In the system, the feature extraction model module is further configured to perform full-connection processing on the feature vector information of the obtained image through the set full-connection network, and then output the feature vector information to the language model module.

The system also comprises a BLEU tool evaluation module which is used for evaluating the set feature extraction model and the image subtitle generation model constructed by the set language model.

It can be seen that a subtitle generation model is constructed in the embodiment of the invention, and the related technologies of computer vision and natural language processing are fused. Firstly, when image features are extracted, a deep convolutional neural network, such as a trained ResNet50 deep convolutional neural network, is adopted to obtain feature vector information of the image; and secondly, a text sequence processing technology is used, a bidirectional cyclic neural network is selected for extracting semantic information in the feature vector information of the image, a transfer learning idea is used in the process, a Word2ved trained language model is fused to serve as the initialization of a Word vector for extracting the semantic information, then a decoder is used for fusing the feature vector information of the image, which is output by image feature extraction and text sequence processing, and the fused feature vector information is used for final prediction through a full connection layer. Thus, higher accuracy and better fluency of the generated image captions are obtained.

The above description is only for the purpose of illustrating the preferred embodiments of the present invention and is not to be construed as limiting the invention, and any modifications, equivalents, improvements and the like made within the spirit and principle of the present invention should be included in the scope of the present invention.

Claims

1. A method of image subtitle generation, the method comprising:

2. The method of claim 1, wherein the feature extraction model is constructed using a convolutional neural network and the language model is constructed using a bi-directional cyclic neural network model.

3. The method of claim 2, wherein the feature extraction model is a deep convolutional neural network comprising a plurality of convolutional layers, a plurality of fully-connected layers, and a classifier.

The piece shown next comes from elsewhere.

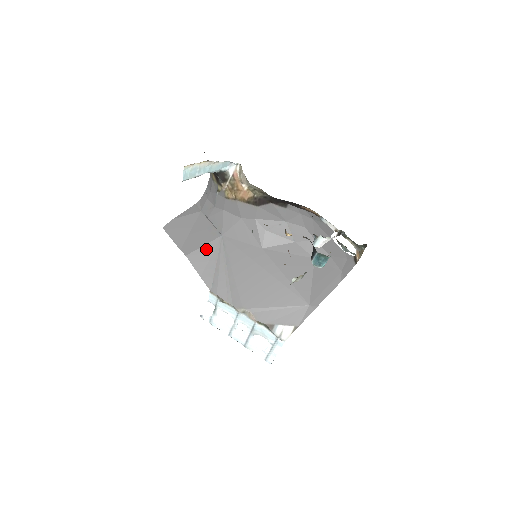
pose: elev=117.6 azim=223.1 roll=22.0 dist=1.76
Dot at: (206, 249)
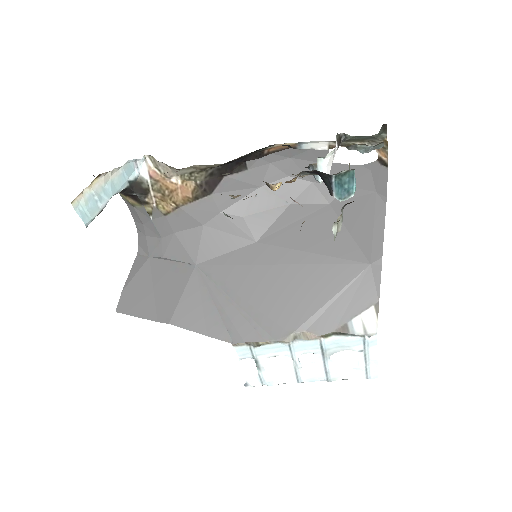
Dot at: (188, 296)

4. The method of claim 2, wherein the obtaining the image caption comprises:

5. The method of claim 1, wherein a fully connected network is further provided in the feature extraction model, and the feature vector information of the image is provided to the language model through the fully connected network.

6. The method of claim 1, further comprising:

and evaluating the image subtitle generating model by adopting a BLEU tool.

7. A system for image subtitle generation, comprising: a feature extraction model module and a language model module, wherein,

8. The system of claim 7, wherein the feature extraction model is constructed using deep convolutional neural network training, comprising a plurality of convolutional layers, a plurality of fully-connected layers, and a classifier;

9. The system according to claim 7, wherein the feature extraction model module is further configured to perform full-join processing on the feature vector information of the obtained image through the set full-join network, and output the processed feature vector information to the language model module.

10. The system of claim 7, further comprising a BLEU tool evaluation module for evaluating an image subtitle generation model constructed from the set feature extraction model and the set language model.